Augmenting the COVID-19 Data Platform with behavioural data

LS-RI - Life Sciences
SSHOC - Social Sciences and Humanities

The project aimed at adding Social Sciences & Humanities data to the COVID-19 Data Platform, providing contextual data and a knowledge development environment.

Data variety presents a challenge to the alignment of catalogues, metadata, and protocols with the life sciences and other parts of the platform. Collecting and combining quantitative and qualitative data in many formats (text, audio, video, social media) and in multiple languages requires multilingual thesauri and ontologies to make data findable and comparable.
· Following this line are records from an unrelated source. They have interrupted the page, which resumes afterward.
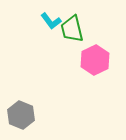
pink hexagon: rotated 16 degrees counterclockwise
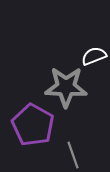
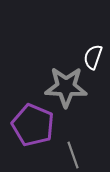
white semicircle: moved 1 px left, 1 px down; rotated 50 degrees counterclockwise
purple pentagon: rotated 6 degrees counterclockwise
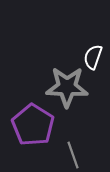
gray star: moved 1 px right
purple pentagon: rotated 9 degrees clockwise
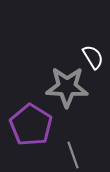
white semicircle: rotated 130 degrees clockwise
purple pentagon: moved 2 px left
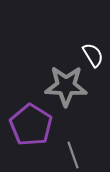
white semicircle: moved 2 px up
gray star: moved 1 px left, 1 px up
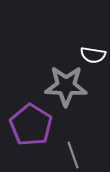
white semicircle: rotated 130 degrees clockwise
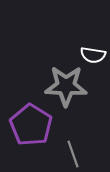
gray line: moved 1 px up
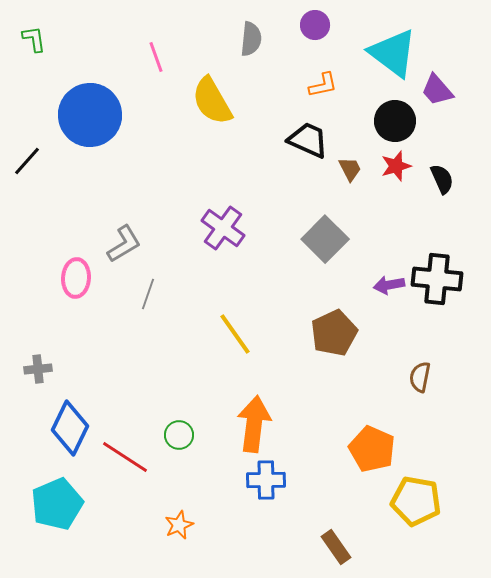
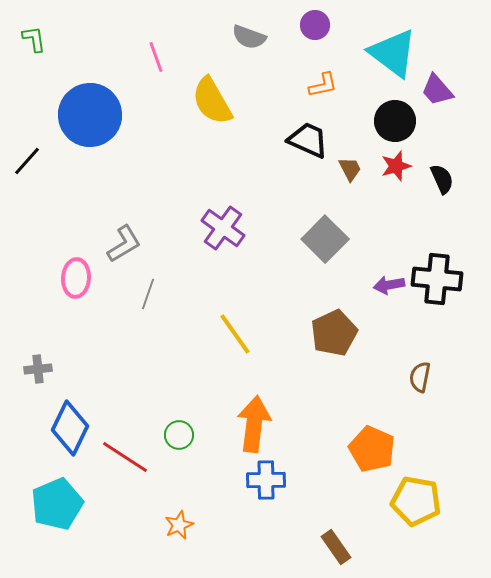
gray semicircle: moved 2 px left, 2 px up; rotated 104 degrees clockwise
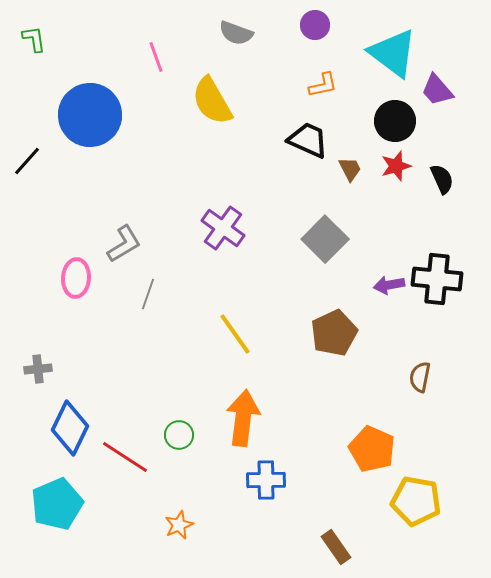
gray semicircle: moved 13 px left, 4 px up
orange arrow: moved 11 px left, 6 px up
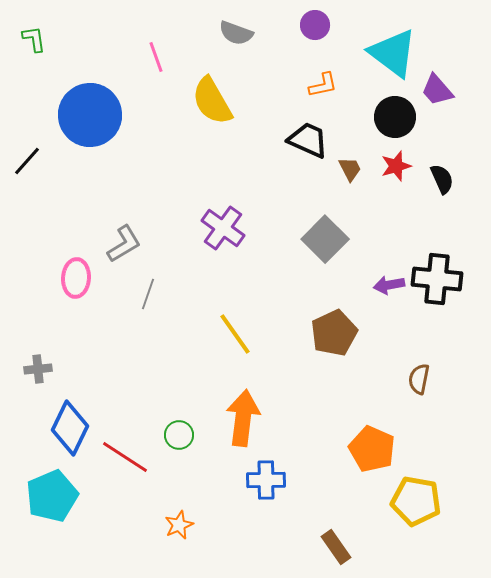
black circle: moved 4 px up
brown semicircle: moved 1 px left, 2 px down
cyan pentagon: moved 5 px left, 8 px up
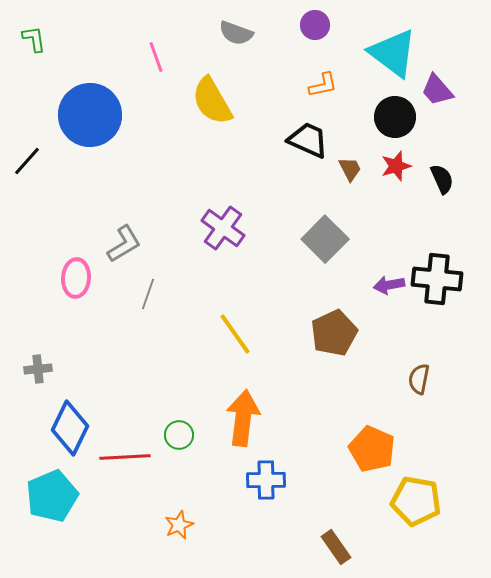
red line: rotated 36 degrees counterclockwise
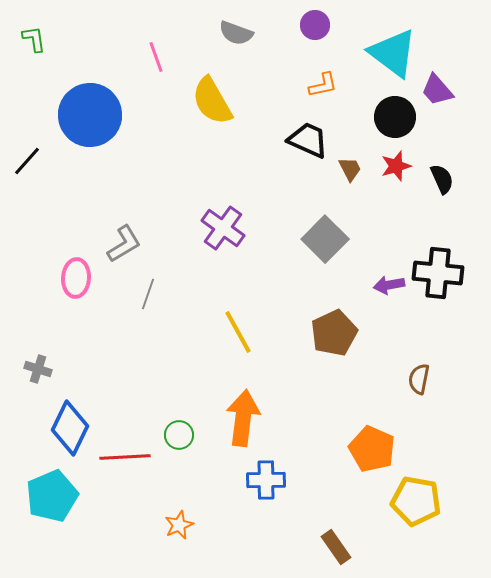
black cross: moved 1 px right, 6 px up
yellow line: moved 3 px right, 2 px up; rotated 6 degrees clockwise
gray cross: rotated 24 degrees clockwise
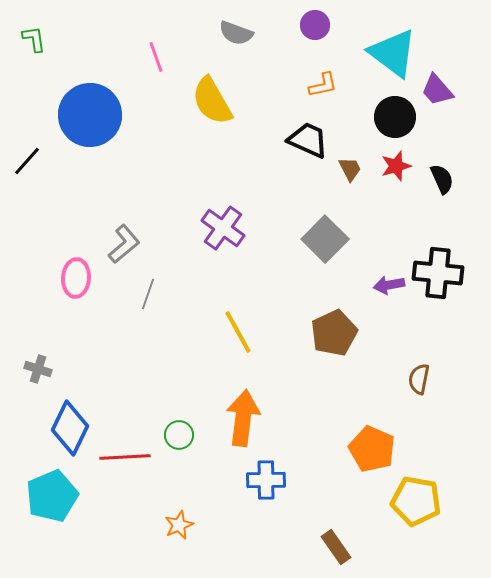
gray L-shape: rotated 9 degrees counterclockwise
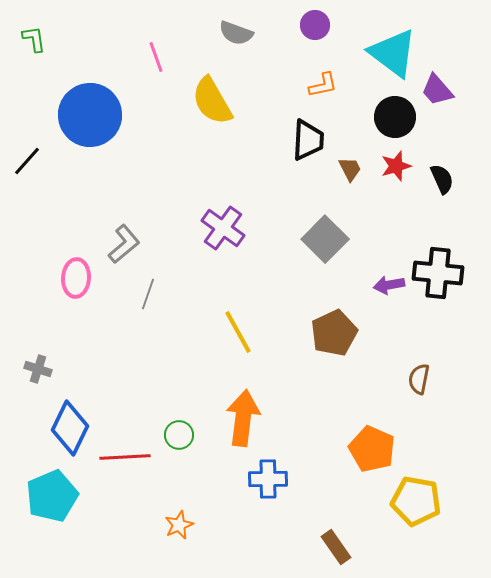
black trapezoid: rotated 69 degrees clockwise
blue cross: moved 2 px right, 1 px up
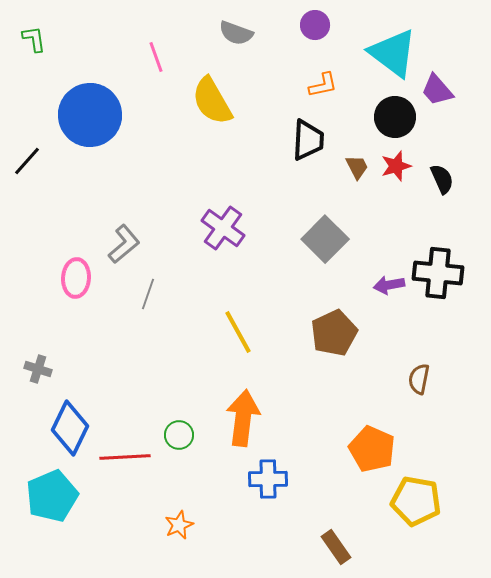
brown trapezoid: moved 7 px right, 2 px up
In the project, a catalogue of key datasets for social, economic, psychological analysis has been created, organised by data producer and national service provider in data hubs to replicate the EMBL structure, and supplemented with contextual economic, social, cultural, health, and migration data. The catalogue is supported with background infrastructures such as multilingual thesauri, controlled vocabularies, metadata profiles based on global standards, and data sensitivity tags.
Tools, expertise and techniques for annotations, analysis and extraction of information have been used to deal with qualitative and multimedia data and to address multilinguality.
A knowledge development track has made use of online surveys and AI techniques, focusing on the knowledge cycle and data interoperability, including non-hierarchical data, via semantic techniques such as Knowledge Graphs. To optimise reusability, concerted and collaborative actions to group and enrich data have been envisioned in cooperation with research communities.

Populating the COVID-19 Data Platform with data from the Social Sciences and Humanities allowed pooling and augmenting behavioural and attitudinal data to enable researchers to investigate the opinions and attitudes of European populations during the crisis, and monitor the occurrence and spread of the virus.

Bringing relevant data together will increase efficiency, improve comparability and provide all researchers with the same opportunities for using the data. To facilitate cooperation and to provide seamless access even to sensitive data, secured environments will be set up for bringing data and researchers together.